TUNIS: Tunisian police arrested lawmaker Ahmed Saidani on Wednesday, two of his colleagues ​said, in what appeared to be part of an escalating crackdown on critics of President Kais Saied.
Saidani has recently become known for his fierce criticism of Saied. On Tuesday, he mocked the president in a Facebook post, describing him as the “supreme commander of sewage and rainwater drainage,” blasting what he said ‌was the absence ‌of any achievements by Saied.
Saidani ‌was ⁠elected ​as ‌a lawmaker at the end of 2022 in a parliamentary election with very low voter turnout, following Saied’s dissolution of the previous parliament and dismissal of the government in 2021.
Saied has since ruled by decree, moves the opposition has described as a coup.
Most opposition leaders, ⁠some journalists and critics of Saied, have been imprisoned since he ‌seized control of most powers in 2021.
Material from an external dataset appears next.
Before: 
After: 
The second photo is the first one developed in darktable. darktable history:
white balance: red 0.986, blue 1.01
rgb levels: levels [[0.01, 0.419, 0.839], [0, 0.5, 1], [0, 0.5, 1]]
Activists ‍and human rights groups ‍say Saied has cemented his one-man rule and ‍turned Tunisia into an “open-air prison” in an effort to suppress his opponents. Saied denies being a dictator, saying he is enforcing the law and seeking to “cleanse” the country.
Once a supporter ​of Saied’s policies against political opponents, Saidani has become a vocal critic in recent months, accusing ⁠the president of seeking to monopolize all decision-making while avoiding responsibility, leaving others to bear the blame for problems.
Last week, Saidani also mocked the president for “taking up the hobby of taking photos with the poor and destitute,” sarcastically adding that Saied not only has solutions for Tunisia but claims to have global approaches capable of saving humanity.
Under Tunisian law, lawmakers enjoy parliamentary immunity and cannot be arrested for carrying out their ‌duties, although detention is allowed if they are caught committing a crime.